- **Memanfaatkan Informasi**
1. Tulis ulang petikan berita tentang penyelundupan narkotik, mulai dari "TEMPO.CO , Jakarta: Longgarnya" dan berlanjut hingga "BNN Benny Mamoto.", dengan mengganti "digagalkan" menjadi "dicegah".
2. Lanjutkan petikan berita tentang penyelundupan narkotik dari kalimat terakhirnya.

- **Petikan Teks**
----------

TEMPO.CO , Jakarta: Longgarnya pengawasan di perbatasan menyebabkan narkotik leluasa melenggang masuk Indonesia. Berdasarkan riset Pusat Penelitian Kesehatan Universitas Indonesia dan Badan Narkotika Nasional pada 2011 hanya lima persen upaya penyelundupan narkotik yang berhasil digagalkan. Selebihnya, 95 persen, lolos dan beredar di Indonesia. "Sekarang tidak jauh berbeda," ujar mantan Deputi Pemberantasan BNN Benny Mamoto.

----------

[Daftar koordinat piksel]
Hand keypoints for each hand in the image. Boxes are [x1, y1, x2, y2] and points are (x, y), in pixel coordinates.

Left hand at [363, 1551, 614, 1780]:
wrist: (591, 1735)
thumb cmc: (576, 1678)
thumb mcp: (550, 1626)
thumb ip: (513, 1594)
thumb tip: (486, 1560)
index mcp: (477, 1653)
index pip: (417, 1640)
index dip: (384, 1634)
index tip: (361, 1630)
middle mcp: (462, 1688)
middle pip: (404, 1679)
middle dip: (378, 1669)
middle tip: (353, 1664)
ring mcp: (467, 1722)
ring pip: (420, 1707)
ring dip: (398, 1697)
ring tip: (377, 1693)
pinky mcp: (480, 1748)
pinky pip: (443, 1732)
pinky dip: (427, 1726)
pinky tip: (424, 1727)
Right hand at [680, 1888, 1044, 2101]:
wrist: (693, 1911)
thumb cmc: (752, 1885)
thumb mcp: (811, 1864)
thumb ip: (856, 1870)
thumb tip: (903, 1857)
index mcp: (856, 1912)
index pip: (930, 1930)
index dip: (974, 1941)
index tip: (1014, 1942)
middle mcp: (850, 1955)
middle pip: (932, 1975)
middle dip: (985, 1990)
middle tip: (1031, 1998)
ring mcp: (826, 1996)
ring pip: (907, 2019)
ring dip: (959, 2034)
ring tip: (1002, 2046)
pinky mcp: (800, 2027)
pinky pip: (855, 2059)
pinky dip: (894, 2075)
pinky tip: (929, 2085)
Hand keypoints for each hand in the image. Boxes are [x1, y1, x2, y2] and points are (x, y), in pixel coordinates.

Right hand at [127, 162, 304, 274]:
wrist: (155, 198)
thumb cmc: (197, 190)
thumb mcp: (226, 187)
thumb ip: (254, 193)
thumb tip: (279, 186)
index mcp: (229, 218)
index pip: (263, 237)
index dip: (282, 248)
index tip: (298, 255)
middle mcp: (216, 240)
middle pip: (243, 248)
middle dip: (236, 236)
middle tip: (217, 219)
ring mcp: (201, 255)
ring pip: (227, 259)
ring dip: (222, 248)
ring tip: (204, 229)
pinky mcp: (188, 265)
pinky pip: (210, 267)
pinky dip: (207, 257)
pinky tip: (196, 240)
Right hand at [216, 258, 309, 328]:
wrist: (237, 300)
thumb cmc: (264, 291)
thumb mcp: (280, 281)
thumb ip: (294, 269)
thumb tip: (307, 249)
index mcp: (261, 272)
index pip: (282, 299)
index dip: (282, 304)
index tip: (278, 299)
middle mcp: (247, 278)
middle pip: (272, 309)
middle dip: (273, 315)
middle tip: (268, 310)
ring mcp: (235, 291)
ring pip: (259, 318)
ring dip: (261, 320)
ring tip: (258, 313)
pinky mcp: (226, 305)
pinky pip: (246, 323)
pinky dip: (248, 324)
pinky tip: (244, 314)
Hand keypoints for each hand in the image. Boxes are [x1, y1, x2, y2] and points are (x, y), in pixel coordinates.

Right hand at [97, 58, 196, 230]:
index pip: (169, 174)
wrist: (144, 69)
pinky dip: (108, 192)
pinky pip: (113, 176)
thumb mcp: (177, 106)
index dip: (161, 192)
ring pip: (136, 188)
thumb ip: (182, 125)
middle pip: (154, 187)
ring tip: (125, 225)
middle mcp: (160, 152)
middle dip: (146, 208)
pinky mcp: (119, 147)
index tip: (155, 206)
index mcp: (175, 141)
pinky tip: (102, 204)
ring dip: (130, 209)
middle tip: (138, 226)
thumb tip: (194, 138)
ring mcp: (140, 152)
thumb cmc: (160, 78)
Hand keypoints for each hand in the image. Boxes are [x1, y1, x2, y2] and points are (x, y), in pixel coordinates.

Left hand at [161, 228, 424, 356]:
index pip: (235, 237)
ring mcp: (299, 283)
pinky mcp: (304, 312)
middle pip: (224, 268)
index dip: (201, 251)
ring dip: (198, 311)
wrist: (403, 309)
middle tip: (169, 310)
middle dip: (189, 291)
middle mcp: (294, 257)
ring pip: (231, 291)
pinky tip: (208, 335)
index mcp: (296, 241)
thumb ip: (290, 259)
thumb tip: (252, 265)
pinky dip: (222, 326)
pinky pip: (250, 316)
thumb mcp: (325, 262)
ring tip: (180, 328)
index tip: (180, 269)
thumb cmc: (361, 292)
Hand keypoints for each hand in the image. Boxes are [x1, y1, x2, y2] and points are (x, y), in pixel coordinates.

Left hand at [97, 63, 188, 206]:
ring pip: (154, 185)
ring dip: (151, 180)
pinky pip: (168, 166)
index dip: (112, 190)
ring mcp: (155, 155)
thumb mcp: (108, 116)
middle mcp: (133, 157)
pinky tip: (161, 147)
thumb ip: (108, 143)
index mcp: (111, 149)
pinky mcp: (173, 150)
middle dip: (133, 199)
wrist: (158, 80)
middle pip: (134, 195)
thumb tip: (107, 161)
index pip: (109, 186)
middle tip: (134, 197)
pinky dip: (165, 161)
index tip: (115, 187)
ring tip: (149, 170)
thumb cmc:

----------

- **Pembahasan Soal**
1.
TEMPO.CO , Jakarta: Longgarnya pengawasan di perbatasan menyebabkan narkotik leluasa melenggang masuk Indonesia. Berdasarkan riset Pusat Penelitian Kesehatan Universitas Indonesia dan Badan Narkotika Nasional pada 2011 hanya lima persen upaya penyelundupan narkotik yang berhasil dicegah. Selebihnya, 95 persen, lolos dan beredar di Indonesia. "Sekarang tidak jauh berbeda," ujar mantan Deputi Pemberantasan BNN Benny Mamoto.

2.
BNN memperkirakan selama 2014 sekitar 220 ton sabu dan 13 juta butir ekstasi lolos dan beredar di masyarakat. Itu belum termasuk narkotik jenis lain seperti hashish, kokain, dan heroin. "70 persen diselundupkan dari Malaysia," ujar juru bicara BNN Slamet Pribadi. Selain dari Malaysia, narkotik juga masuk dari Timor Leste dan Papua Newginea. "80 persen masuk memanfaatkan jalur laut."
Harga narkotik di Indonesia sebenarnya tidak murah. Sabu misalnya, harganya bisa mencapai kisaran Rp 2,1-3,3 miliar, nomor dua paling mahal di dunia setelah Australia. Namun jumlah pencandu seolah tidak pernah surut. Jumlah pengguna narkotik di Indonesia tahun lalu mencapai 4 juta orang. Alhasil Indonesia menjadi pasar narkotik di ASEAN.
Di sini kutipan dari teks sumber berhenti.